A word-for-word copy of the records below is needed, without the images.

# # #

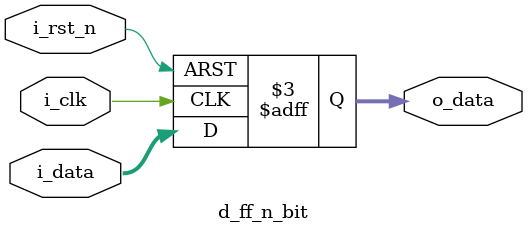
<source format=v>
module d_ff_n_bit
#(parameter N=8)(
input i_clk,
input i_rst_n,
input [N-1:0] i_data,
output reg [N-1:0] o_data);

always @(posedge i_clk, negedge i_rst_n) begin
  	if(!i_rst_n)
    	o_data<=0;
    else
    	o_data<=i_data;
  	end

endmodule

</source>
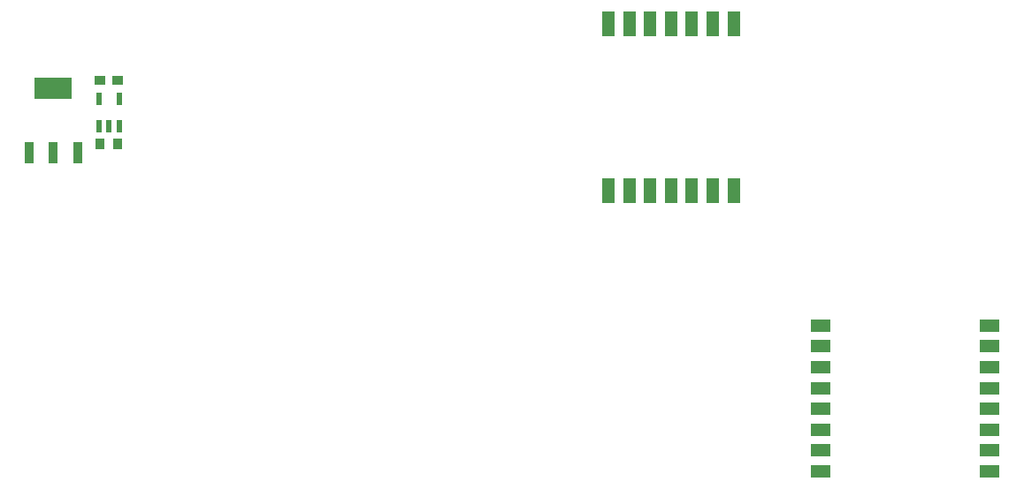
<source format=gtp>
G75*
%MOIN*%
%OFA0B0*%
%FSLAX24Y24*%
%IPPOS*%
%LPD*%
%AMOC8*
5,1,8,0,0,1.08239X$1,22.5*
%
%ADD10R,0.0480X0.0980*%
%ADD11R,0.0767X0.0452*%
%ADD12R,0.0374X0.0807*%
%ADD13R,0.1437X0.0807*%
%ADD14R,0.0197X0.0452*%
%ADD15R,0.0374X0.0413*%
%ADD16R,0.0413X0.0374*%
D10*
X023198Y014918D03*
X023985Y014918D03*
X024773Y014918D03*
X025560Y014918D03*
X026347Y014918D03*
X027135Y014918D03*
X027922Y014918D03*
X027922Y021218D03*
X027135Y021218D03*
X026347Y021218D03*
X025560Y021218D03*
X024773Y021218D03*
X023985Y021218D03*
X023198Y021218D03*
D11*
X031204Y009843D03*
X031204Y009055D03*
X031204Y008268D03*
X031204Y007480D03*
X031204Y006693D03*
X031204Y005906D03*
X031204Y005118D03*
X031204Y004331D03*
X037582Y004331D03*
X037582Y005118D03*
X037582Y005906D03*
X037582Y006693D03*
X037582Y007480D03*
X037582Y008268D03*
X037582Y009055D03*
X037582Y009843D03*
D12*
X001374Y016364D03*
X002280Y016364D03*
X003186Y016364D03*
D13*
X002280Y018805D03*
D14*
X004006Y018396D03*
X004754Y018396D03*
X004754Y017372D03*
X004380Y017372D03*
X004006Y017372D03*
D15*
X004045Y016684D03*
X004715Y016684D03*
D16*
X004715Y019084D03*
X004045Y019084D03*
M02*

</source>
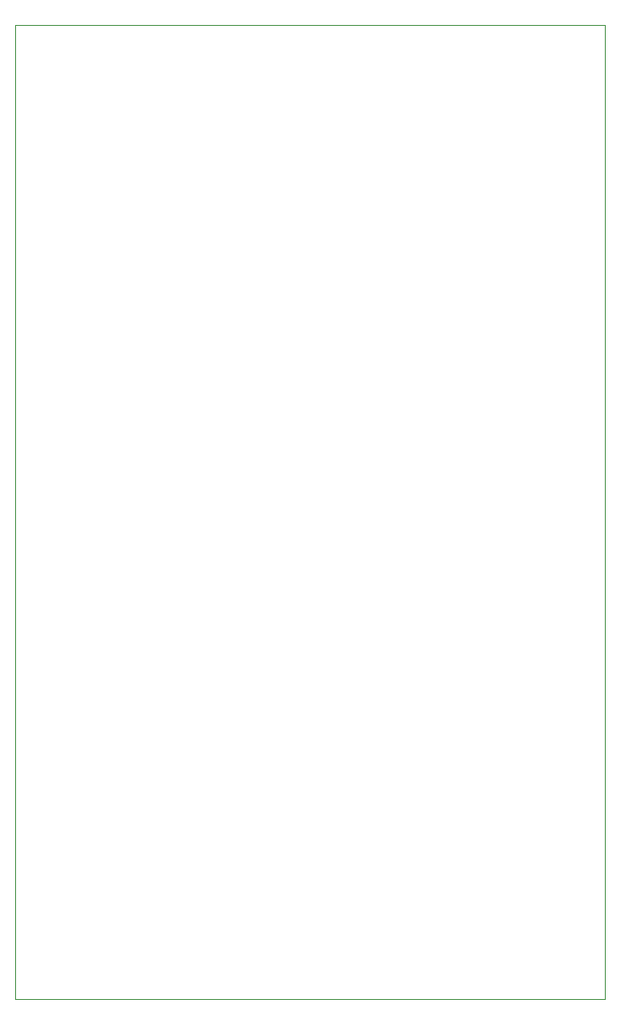
<source format=gbr>
G04 #@! TF.FileFunction,Profile,NP*
%FSLAX46Y46*%
G04 Gerber Fmt 4.6, Leading zero omitted, Abs format (unit mm)*
G04 Created by KiCad (PCBNEW 4.0.2-4+6225~38~ubuntu15.04.1-stable) date Mi 16 Mär 2016 01:27:49 CET*
%MOMM*%
G01*
G04 APERTURE LIST*
%ADD10C,0.150000*%
%ADD11C,0.100000*%
G04 APERTURE END LIST*
D10*
D11*
X0Y0D02*
X3500000Y0D01*
X0Y-92500000D02*
X0Y0D01*
X56000000Y-92500000D02*
X0Y-92500000D01*
X56000000Y0D02*
X56000000Y-92500000D01*
X55500000Y0D02*
X56000000Y0D01*
X3500000Y0D02*
X55500000Y0D01*
M02*

</source>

# # #

> [Exercise answer]
<source format=v>
module d_ff_n_bit
#(parameter N=8)(
input i_clk,
input i_rst_n,
input [N-1:0] i_data,
output reg [N-1:0] o_data);

always @(posedge i_clk, negedge i_rst_n) begin
  	if(!i_rst_n)
    	o_data<=0;
    else
    	o_data<=i_data;
  	end

endmodule

</source>
<source format=gtp>
G75*
%MOIN*%
%OFA0B0*%
%FSLAX24Y24*%
%IPPOS*%
%LPD*%
%AMOC8*
5,1,8,0,0,1.08239X$1,22.5*
%
%ADD10R,0.0480X0.0980*%
%ADD11R,0.0767X0.0452*%
%ADD12R,0.0374X0.0807*%
%ADD13R,0.1437X0.0807*%
%ADD14R,0.0197X0.0452*%
%ADD15R,0.0374X0.0413*%
%ADD16R,0.0413X0.0374*%
D10*
X023198Y014918D03*
X023985Y014918D03*
X024773Y014918D03*
X025560Y014918D03*
X026347Y014918D03*
X027135Y014918D03*
X027922Y014918D03*
X027922Y021218D03*
X027135Y021218D03*
X026347Y021218D03*
X025560Y021218D03*
X024773Y021218D03*
X023985Y021218D03*
X023198Y021218D03*
D11*
X031204Y009843D03*
X031204Y009055D03*
X031204Y008268D03*
X031204Y007480D03*
X031204Y006693D03*
X031204Y005906D03*
X031204Y005118D03*
X031204Y004331D03*
X037582Y004331D03*
X037582Y005118D03*
X037582Y005906D03*
X037582Y006693D03*
X037582Y007480D03*
X037582Y008268D03*
X037582Y009055D03*
X037582Y009843D03*
D12*
X001374Y016364D03*
X002280Y016364D03*
X003186Y016364D03*
D13*
X002280Y018805D03*
D14*
X004006Y018396D03*
X004754Y018396D03*
X004754Y017372D03*
X004380Y017372D03*
X004006Y017372D03*
D15*
X004045Y016684D03*
X004715Y016684D03*
D16*
X004715Y019084D03*
X004045Y019084D03*
M02*

</source>
<source format=gbr>
G04 #@! TF.FileFunction,Profile,NP*
%FSLAX46Y46*%
G04 Gerber Fmt 4.6, Leading zero omitted, Abs format (unit mm)*
G04 Created by KiCad (PCBNEW 4.0.2-4+6225~38~ubuntu15.04.1-stable) date Mi 16 Mär 2016 01:27:49 CET*
%MOMM*%
G01*
G04 APERTURE LIST*
%ADD10C,0.150000*%
%ADD11C,0.100000*%
G04 APERTURE END LIST*
D10*
D11*
X0Y0D02*
X3500000Y0D01*
X0Y-92500000D02*
X0Y0D01*
X56000000Y-92500000D02*
X0Y-92500000D01*
X56000000Y0D02*
X56000000Y-92500000D01*
X55500000Y0D02*
X56000000Y0D01*
X3500000Y0D02*
X55500000Y0D01*
M02*

</source>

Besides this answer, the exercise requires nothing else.